The item was hardly finished being read into the record before the Monroe County Board of Commissioners agreed to extend the lease to the Pigeon Key Foundation for the management of the tiny island in the middle of the 7 Mile Bridge.

The island was originally leased to the nonprofit in 1993 for 30 years. The new lease runs through 2033, with an option to renew for an additional 10 years.

Foundation director Kelly McKinnon thanked the county staff and commission.

“We’ll make sure Monroe County is proud of Pigeon Key and continue the work we are doing out there,” he said.

The county also revised the amount of the cost of the wooden Pigeon Key ramp renovation to $2.4 million, an increase of almost a half-million dollars. Staff said the change was needed due to a plan error for steel weight calculation in regards to structural needs.

The commission was not so understanding, however, after hearing from a representative from the 208-unit affordable housing project in the Lower Keys, the Quarry. He was requesting an additional $84,000 to build a structural retaining wall to support a road.

So far, Monroe County is paying the developers of the project almost $1.5 million — to create a new access road to reduce loads on neighborhood streets, complete wastewater connections, build a bike lane and add buffering landscape. The additional $84,000 would improve the road that would revert back to Monroe County ownership. It was also too much for commissioners Heather Carruthers and Danny Kolhage.

“This was a strategic error,” said Kolhage of the request for extra funds.

“Is it worth it? Eighty-four thousand dollars? After everything we’ve provided to you guys?” Carruthers asked of representative Bart Smith.

Commissioners Michelle Coldiron and David Rice soothed the waters.

“This is for a retention wall to protect a road that will be turned over to the county eventually; this is an investment for the affordable housing that we all want,” said Coldiron.
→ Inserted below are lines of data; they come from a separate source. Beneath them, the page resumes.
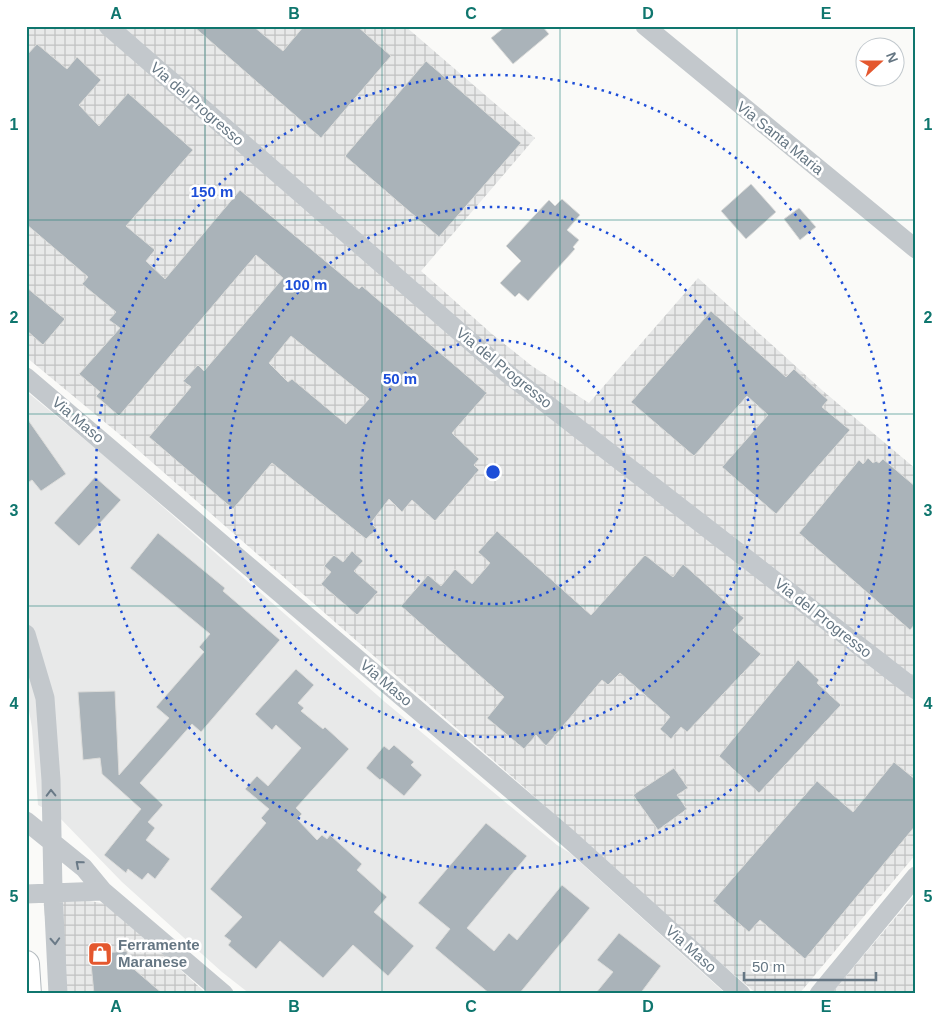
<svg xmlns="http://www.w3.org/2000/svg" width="942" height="1020" viewBox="0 0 942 1020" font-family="Arial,sans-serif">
<defs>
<pattern id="industrial-grid" width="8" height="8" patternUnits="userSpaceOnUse" patternTransform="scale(1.25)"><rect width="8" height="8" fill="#e8e9e9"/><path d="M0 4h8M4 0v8" fill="none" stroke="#c0c1c2"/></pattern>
</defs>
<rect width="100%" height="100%" fill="#fafaf8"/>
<path fill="#e8e9e9" d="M26 391 113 463 385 702 557 845 570 853 726 994H250L222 972 122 882 57 815 38 805 32 728 26 693Z"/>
<path fill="url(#industrial-grid)" d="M26 26H405L535 138 421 271 492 334 532 366 589 403 698 278 823 391 916 469V854L799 994H757L666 917 525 788 130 443 26 357Z
M916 893V994H831Z
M43 897H68L107 904 207 994H53Z"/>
<path fill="#aab3b9" stroke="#dcdcda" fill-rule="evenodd" d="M193 26H253L283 51 304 26H357L391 56 321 138Z
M506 26H542L549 34 513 64 491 38Z
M37 44 67 69 77 57 101 80 79 105 99 126 128 93 193 150 126 226 155 250 146 261 165 279 240 190 359 289 362 286 487 393 452 433 479 459 474 465 479 470 435 521 412 500 402 512 389 499 371 523 377 529 366 539 272 463 233 509 149 437 191 387 183 381 198 365 204 371 283 278 256 255 119 416 96 396 100 392 79 374 120 328 109 320 116 312 82 284 88 277 26 224V56ZM291 336 369 399 346 424 292 379 288 382 269 363Z
M426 61 521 143 439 237 345 156Z
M751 184 776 212 746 239 721 211Z
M562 199 580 215 567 230 579 240 573 247 575 249 528 301 519 293 515 297 500 283 521 261 506 246 549 200 555 206Z
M799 208 816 227 800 240 784 219Z
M26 287 65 319 43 345 26 330Z
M711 311 786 377 794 369 828 400 822 407 850 430 776 514 722 467 768 415 747 396 694 456 631 402Z
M26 417 66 474 41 491 32 480 26 484Z
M868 458 873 463 876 461 879 463 883 459 916 487V623L910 630 799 533 859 460 863 464Z
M95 477 121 500 79 546 54 523Z
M497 531 591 615 645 555 673 577 683 564 744 618 733 630 761 654 687 732 681 727 671 739 660 729 670 717 620 673 608 685 602 680 546 746 536 735 524 749 487 718 504 697 401 606 428 575 441 586 455 569 472 584 490 563 478 552Z
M158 533 225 588 223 591 280 640 201 732 192 724 140 783 163 805 148 822 155 828 146 840 170 859 155 879 148 873 142 880 128 869 126 873 104 855 141 809 102 774 100 758 83 760 78 692 115 691 119 775 169 718 156 707 204 652 199 647 210 634 130 568Z
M352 551 363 561 354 571 378 592 357 615 321 584 331 572 324 566 334 555 343 562Z
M798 660 819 680 817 683 841 705 759 793 719 756Z
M296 669 314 685 298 703 304 708 301 711 323 729 325 727 349 749 296 808 302 814 297 819 317 840 322 835 327 839 330 835 362 864 357 870 387 897 374 912 414 946 388 976 353 945 323 978 280 941 256 969 228 945 231 941 224 936 242 917 210 889 266 823 261 818 269 809 245 789 257 776 268 786 301 748 276 725 272 730 255 714Z
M394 745 414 762 411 765 422 775 404 796 382 778 380 780 366 768 384 746 389 750Z
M894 762 916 780V825L805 959 760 920 749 932 713 901 817 781 853 812Z
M674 768 688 788 677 795 687 809 658 830 633 795Z
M486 823 527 856 467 928 494 951 509 933 517 940 562 885 590 908 519 994H490L435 948 450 929 418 903Z
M619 933 661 966 640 994H595L613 972 597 960Z
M127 951 128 964 163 994H94L90 954Z"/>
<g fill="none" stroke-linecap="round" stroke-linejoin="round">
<defs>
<path id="secondary" d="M26 964 28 994"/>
</defs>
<use href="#secondary" stroke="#b3babf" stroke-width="28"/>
<path stroke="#c3c8cc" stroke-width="19" d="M108 26 508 374 916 690
M645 26 916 249
M26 377 568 838 741 994
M26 634 45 698 51 780 53 892 58 994
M26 821 84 868 103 891 224 994
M26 894 103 891
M819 994 916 876"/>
<use href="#secondary" stroke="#fff" stroke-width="26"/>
</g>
<defs><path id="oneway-chevron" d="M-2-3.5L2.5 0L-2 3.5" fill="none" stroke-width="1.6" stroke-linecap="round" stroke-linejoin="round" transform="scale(1.25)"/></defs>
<g stroke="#6a7a87">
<use href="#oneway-chevron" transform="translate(51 793) rotate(-91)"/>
<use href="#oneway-chevron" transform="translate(79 864) rotate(-139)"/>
<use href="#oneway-chevron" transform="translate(55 941) rotate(87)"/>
</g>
<path fill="none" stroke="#0f766e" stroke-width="1" stroke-opacity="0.55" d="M205 26V994M382 26V994M560 26V994M737 26V994M26 220H916M26 414H916M26 606H916M26 800H916"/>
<g fill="none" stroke="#1d4ed8" stroke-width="2.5" stroke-dasharray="2.5 5">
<circle cx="493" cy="472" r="132"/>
<circle cx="493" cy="472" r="265"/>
<circle cx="493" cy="472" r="397"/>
</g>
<defs>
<symbol id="shop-square" viewBox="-11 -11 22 22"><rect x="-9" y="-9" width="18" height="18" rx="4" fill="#e4572e" stroke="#fff"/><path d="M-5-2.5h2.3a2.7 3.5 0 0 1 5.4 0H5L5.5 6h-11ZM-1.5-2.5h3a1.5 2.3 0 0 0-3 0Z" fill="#fff"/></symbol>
</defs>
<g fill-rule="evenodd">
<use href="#shop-square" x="86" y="940" width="28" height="28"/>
</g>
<g text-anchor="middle" stroke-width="5" stroke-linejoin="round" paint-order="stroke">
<g font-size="15" fill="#657683" stroke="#fff">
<text transform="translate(197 104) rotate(41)" y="5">Via del Progresso</text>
<text transform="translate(780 138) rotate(39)" y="5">Via Santa Maria</text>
<text transform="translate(504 368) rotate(39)" y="5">Via del Progresso</text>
<text transform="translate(78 420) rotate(40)" y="5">Via Maso</text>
<text transform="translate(823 618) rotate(38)" y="5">Via del Progresso</text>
<text transform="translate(386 683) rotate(40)" y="5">Via Maso</text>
<text transform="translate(691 949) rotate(42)" y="5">Via Maso</text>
</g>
<g font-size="15" font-weight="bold" fill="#657683" stroke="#fff" text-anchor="start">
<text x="118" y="950">Ferramente<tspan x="118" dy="17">Maranese</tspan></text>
</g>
</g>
<circle cx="493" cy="472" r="8" fill="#1d4ed8" stroke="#fff" stroke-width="2.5"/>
<g font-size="15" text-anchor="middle" font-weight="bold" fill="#1d4ed8" stroke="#fff" stroke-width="5" stroke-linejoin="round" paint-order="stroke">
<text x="212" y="197">150 m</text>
<text x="306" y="290">100 m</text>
<text x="400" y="384">50 m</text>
</g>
<rect width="942" height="1020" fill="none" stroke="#ffffff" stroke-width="55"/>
<g transform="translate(880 62) rotate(69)"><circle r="24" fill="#ffffff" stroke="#c1c8cd"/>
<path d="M0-4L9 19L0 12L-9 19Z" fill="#e4572e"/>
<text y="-8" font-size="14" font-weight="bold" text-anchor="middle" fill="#657683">N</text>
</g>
<path d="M744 972v8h132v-8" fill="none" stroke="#657683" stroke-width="2.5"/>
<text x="752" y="972" font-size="15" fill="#657683" stroke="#ffffff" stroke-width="4" paint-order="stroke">50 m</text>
<rect x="28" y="28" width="886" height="964" fill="none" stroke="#0f766e" stroke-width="2"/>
<g font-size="16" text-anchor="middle" font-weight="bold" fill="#0f766e">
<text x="116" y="19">A</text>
<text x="294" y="19">B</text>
<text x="471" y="19">C</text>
<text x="648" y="19">D</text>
<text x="826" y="19">E</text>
<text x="14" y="130">1</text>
<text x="928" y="130">1</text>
<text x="14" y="323">2</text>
<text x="928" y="323">2</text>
<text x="14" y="516">3</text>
<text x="928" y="516">3</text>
<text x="14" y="709">4</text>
<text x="928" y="709">4</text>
<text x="14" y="902">5</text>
<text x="928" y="902">5</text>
<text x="116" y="1012">A</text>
<text x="294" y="1012">B</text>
<text x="471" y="1012">C</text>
<text x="648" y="1012">D</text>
<text x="826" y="1012">E</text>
</g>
</svg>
Coldiron, Rice and Kolhage agreed to pay the extra $84,000, while Monroe County Mayor Sylvia Murphy and Carruthers voted no. The motion carried.

In other news:

  • There will be a public hearing on Thursday, April 25 at 5 p.m. in the Marathon Government Center to review the land management plan of state lands, leased to Monroe County. The update is required every 10 years, and statutes require a public hearing now that Monroe County manages more than 160 acres. Coldiron is one of the members of the public advisory board.
  • The commission gave the go-ahead to County Attorney Bob Shillinger to investigate the possibility of bringing misdemeanor probation services in-house and the costs associated with the move. In the past, the contract has been outsourced to various organizations such as the Salvation Army.
  • The commission approved the purchase of two lots on Big Pine Key for affordable housing, and one for conservation.
  • Finance Director Tina Boan informed the commission she had received another $666,000 in FEMA reimbursements. She anticipates receiving another $11 million for debris work by the next meeting.

The commission also asked for an update on the appeal of the $6 million costs for a base camp during Hurricane Irma that FEMA has denied. The county attorney drafted a letter to the state Department of Emergency Management. “I’m encouraged and optimistic,” said Shillinger. County Administrator Roman Gastesi told the commission that the state director of Emergency Management has told him verbally he has to take care of Hurricane Michael’s effects on the Panhandle before he can turn his attention to the Keys.

  • Legislative Affairs Director Lisa Tennyson briefed the commission on happenings in Tallahassee. (See page xx for details on bills.) She outlined various “pre-emption bills” — designed to remove authority from local governments and grant it to the state. She said she’s hopeful that the vacation rental bill, allowing nightly rentals in residential neighborhoods, is stalled. And she warned commissioners about SB 1730 and HB 207, legislation that would deny local governments the ability to negotiate affordable housing provisions when granting permits for new developments.

“All of these pre-emption moves seem to be happening in a wave,” said Kolhage. “Where is this stuff coming from?”

  • The commission approved the purchase of five “less than fee” transactions, that would remove the building rights from privately owned lots. The move lessens the county’s exposure in takings cases come 2023, when the state will no longer grant new development rights in the Keys, while the homeowner continues to pay taxes on the parcel that can no longer be used to build a new home.

Local contractors invited to apply

The Monroe County Board of County Commissioners approved requesting proposals from companies and vendors to provide a variety of emergency services in the event of a hurricane or other natural disaster. Monroe County Emergency Management and the Monroe County Attorney’s Office will work with companies on standby contracts.

“These contracts are only activated in the event of an emergency, like a hurricane,” said Assistant County Attorney Cynthia Hall. “This is the critical response needed from day one to day 120 to facilitate rapid and effective recovery after a storm.”

Emergency services needed include plumbing, roof repair, catering, janitorial and mold remediation. The complete list of needed services is noted on the county’s Request for Proposals (RFP). The RFP will be on Demand Star starting on Saturday, April 20 at www.monroecounty-fl.gov/demandstar. Proposals are due by May 29 at 3 p.m.